A double-barreled government shutdown
Congress has no appetite for fixing the broken appropriations process and finds itself again deeply divided over spending decisions.
By Max Stier
With the March 14 expiration of the latest continuing resolution, we are again staring down the barrel of a government shutdown. Congress has failed its core constitutional duty to fully fund the government on time every year since 1996, but this time is fundamentally different. The Trump administration’s relentless destruction of the federal workforce and its insidious and unconstitutional elimination of critical public services represents a second, de facto government shutdown that lawmakers must address.
With devastating speed, President Donald Trump and Elon Musk have been deconstructing the government without congressional authorization. They have arbitrarily fired tens of thousands of civil servants, unilaterally frozen approved funding, failed to enforce laws, and effectively halted and sabotaged the work at agencies dealing with everything from public health and education to consumer protection, foreign aid, law enforcement and scientific research.
If Congress abdicates its responsibility and a shutdown occurs, it will be playing right into Trump’s hand by giving him carte blanche to further kneecap agencies that have missions of which he disapproves and to sideline federal employees who are viewed as impediments to his quest for unrestricted power. Though the chaos that has ensued since Trump’s inauguration is unprecedented, a government shutdown would add to the toxic mix.
Under the rules of a shutdown, Trump would have wide authority to determine what activities are necessary to safeguard life and property and to target civil servants he deems should be furloughed. A shutdown is destructive in normal times, but this latest incarnation would give Trump a green light to carry out his attack on an even broader scale.

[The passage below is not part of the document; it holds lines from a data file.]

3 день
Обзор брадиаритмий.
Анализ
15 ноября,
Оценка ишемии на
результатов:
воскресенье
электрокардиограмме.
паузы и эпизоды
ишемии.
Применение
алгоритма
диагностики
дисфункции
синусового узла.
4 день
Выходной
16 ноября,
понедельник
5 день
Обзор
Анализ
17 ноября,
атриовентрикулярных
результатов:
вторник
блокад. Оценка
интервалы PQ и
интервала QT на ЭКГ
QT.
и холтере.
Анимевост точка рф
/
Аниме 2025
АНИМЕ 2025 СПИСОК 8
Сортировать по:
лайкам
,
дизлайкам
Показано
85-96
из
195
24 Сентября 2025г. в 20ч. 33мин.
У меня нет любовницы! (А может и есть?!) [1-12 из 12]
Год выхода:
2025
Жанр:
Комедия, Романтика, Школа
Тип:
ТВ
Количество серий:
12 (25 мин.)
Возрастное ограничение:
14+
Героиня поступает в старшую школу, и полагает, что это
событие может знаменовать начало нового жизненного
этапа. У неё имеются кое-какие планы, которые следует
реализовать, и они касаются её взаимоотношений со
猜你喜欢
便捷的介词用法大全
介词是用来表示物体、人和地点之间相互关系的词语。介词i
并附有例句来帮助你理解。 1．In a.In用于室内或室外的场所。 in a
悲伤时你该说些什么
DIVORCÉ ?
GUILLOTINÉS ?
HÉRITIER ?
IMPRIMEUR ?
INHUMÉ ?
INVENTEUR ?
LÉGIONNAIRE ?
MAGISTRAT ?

The balance of power envisioned by our country’s founders, three co-equal branches of government serving as a check on each other, has become tilted in favor of the presidency over the years, a trend that is now going at warp speed under Trump, threatening the foundation of our democratic system. Conservatives have long espoused the need to limit executive power through the “major questions doctrine,” and there could be no clearer need for its application than many of the power-grabbing activities of this administration.

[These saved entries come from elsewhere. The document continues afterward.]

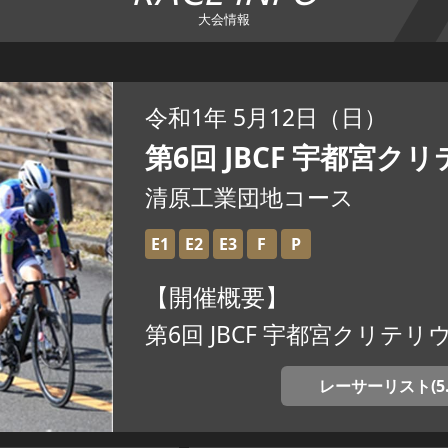
大会情報
令和1年 5月12日（日）
第6回 JBCF 宇都宮ク
清原工業団地コース
E1
E2
E3
F
P
【開催概要】
第6回 JBCF 宇都宮クリテ
レーサーリスト(5.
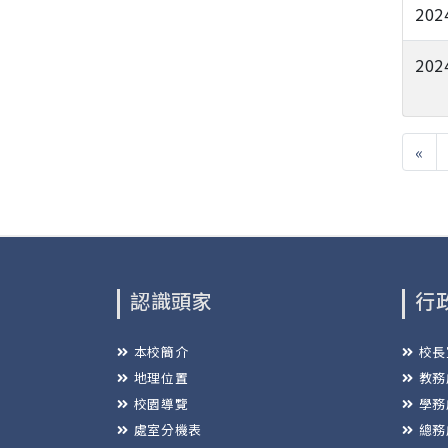
202
202
«
認識頭家
行
本校簡介
校長
地理位置
教務
校園導覽
學務
處室分機表
總務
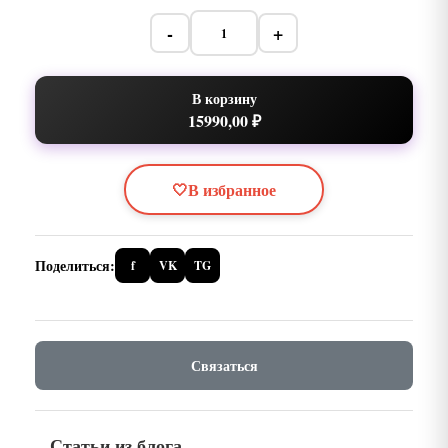
-
+
В корзину
15990,00 ₽
🤍
В избранное
Поделиться:
f
VK
TG
Связаться
Статьи из блога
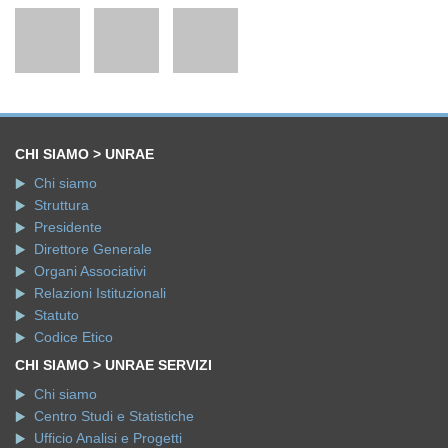
CHI SIAMO > UNRAE
Chi siamo
Struttura
Presidente
Direttore Generale
Organi Associativi
Relazioni Istituzionali
Statuto
Codice Etico
CHI SIAMO > UNRAE SERVIZI
Chi siamo
Centro Studi e Statistiche
Ufficio Analisi e Progetti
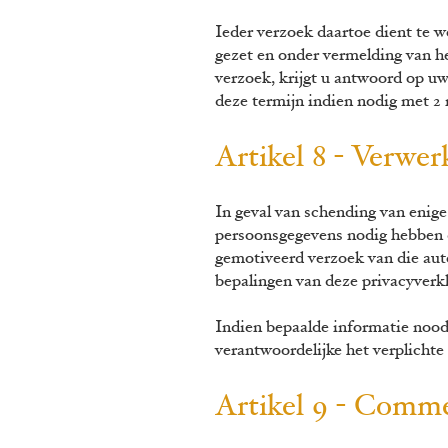
Ieder verzoek daartoe dient te w
gezet en onder vermelding van 
verzoek, krijgt u antwoord op uw
deze termijn indien nodig met 2
Artikel 8 - Verwe
In geval van schending van enige
persoonsgegevens nodig hebben d
gemotiveerd verzoek van die aut
bepalingen van deze privacyverkl
Indien bepaalde informatie noodz
verantwoordelijke het verplicht
Artikel 9 - Comme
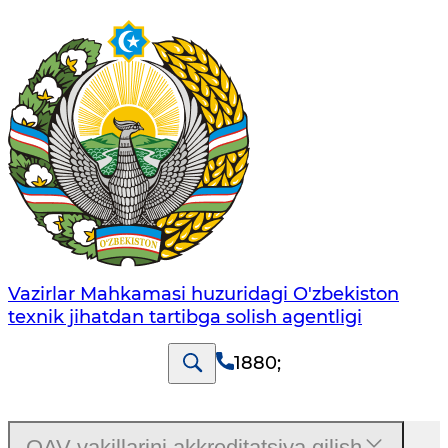
Vazirlar Mahkamasi huzuridagi O'zbekiston
texnik jihatdan tartibga solish agentligi
1880
;
OAV vakillarini akkreditatsiya qilish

Since the 1990s, there have been four shutdowns in which government operations were affected for more than one business day and countless continuing resolutions to keep the government open on a temporary basis. Although shutdowns have negative consequences and impede agencies from fulfilling their public missions, two thirds of government spending is mandatory, including Social Security, Medicare and Medicaid, and therefore exempt from the current battle.
In the past, however, as many as 800,000 of the roughly 2 million federal employees were furloughed, but that number could be substantially higher this time around, based on Trump’s discretion. The impact, even with many key functions continuing, would be felt throughout the country and add to the uncertainty and upheaval taking place.

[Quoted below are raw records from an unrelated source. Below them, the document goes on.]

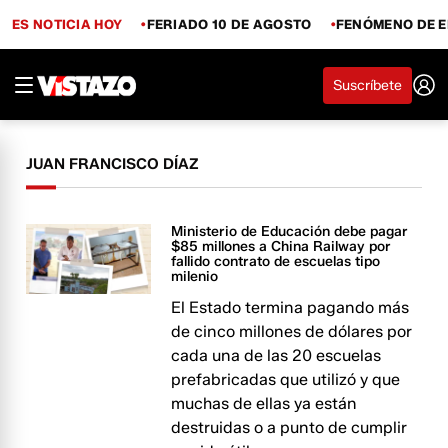
ES NOTICIA HOY
FERIADO 10 DE AGOSTO
FENÓMENO DE E
Suscríbete
JUAN FRANCISCO DÍAZ
Ministerio de Educación debe pagar
$85 millones a China Railway por
fallido contrato de escuelas tipo
milenio
El Estado termina pagando más
de cinco millones de dólares por
cada una de las 20 escuelas
prefabricadas que utilizó y que
muchas de ellas ya están
destruidas o a punto de cumplir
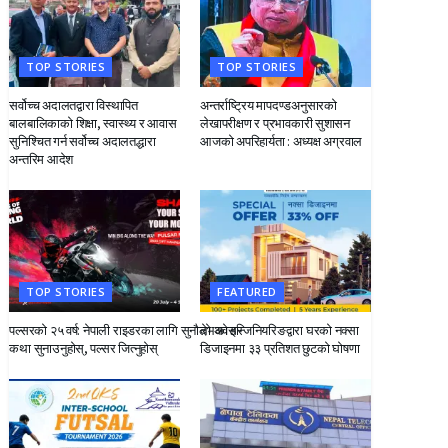
TOP STORIES
TOP STORIES
सर्वोच्च अदालतद्वारा विस्थापित
अन्तर्राष्ट्रिय मापदण्डअनुसारको
बालबालिकाको शिक्षा, स्वास्थ्य र आवास
लेखापरीक्षण र प्रभावकारी सुशासन
सुनिश्चित गर्न सर्वोच्च अदालतद्धारा
आजको अपरिहार्यता : अध्यक्ष अग्रवाल
अन्तरिम आदेश
TOP STORIES
FEATURED
पल्सरको २५ वर्ष: नेपाली राइडरका लागि सुनौलो अवसर
देभको इन्जिनियरिङद्वारा घरको नक्सा
कथा सुनाउनुहोस्, पल्सर जित्नुहोस्
डिजाइनमा ३३ प्रतिशत छुटको घोषणा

Amid a measles outbreak in Texas and other locales, for example, disease surveillance would be hampered, and thousands of children from low-income families could see Head Start programs shuttered. National parks will close, small-business and agricultural loans applications would face delays, food safety and environmental inspections would stop and many additional civilian employees at the Department of Defense would likely be sent home, as examples.
Legislation proposed several years ago by Sen. James Lankford (R-Okla.) and Maggie Hassan (D-N.H.) attempted to address the repeated failure of Congress to fulfill its funding responsibilities and should be reconsidered. The legislation would require all members of Congress to stay in Washington, D.C., if appropriations work is not done on time; mandate an automatic continuing resolution on rolling 14-day periods, based on the most current spending levels, if funding deadlines are not met; and ban taxpayer-funded travel allowances for members of Congress.
Congress has shown no appetite for fixing the broken appropriations process and finds itself again deeply divided over spending decisions. But, even more worrisome, Congress has been unwilling to stand up to the president as he has unilaterally expanded his authority at the expense of the legislative branch and intentionally undermined the government he was elected to lead. More than anything else, we need Congress to stop this permanent shutdown and take ownership of the reform of our government.
Max Stier is president and chief executive of the nonpartisan, nonprofit Partnership for Public Service, an organization focused on building a better government and a stronger democracy.
We must be clear on one thing: The Republicans have the majority in both the House and Senate. It's on them to pass the CR. If they fail, it is THEIR fault.
If the Republicans keep hitting themselves, it's not the Democrats' fault for not stopping them.
"The balance of power envisioned by our country’s founders, three co-equal branches of government serving as a check on each other, has become tilted in favor of the presidency over the years,..."
Congress has been too generous in ceding it's responsibilities to the Executive, perhaps in a way to avoid the blame of their constituents, but more likely because they have become intransigient and lazy.
Government shutdown will be clearly in the hands of the MAGApublicans and on their heads. Also, tying yet another continuing resolution to the defunding/erasing of programs that help people is inhumane, nasty blackmail.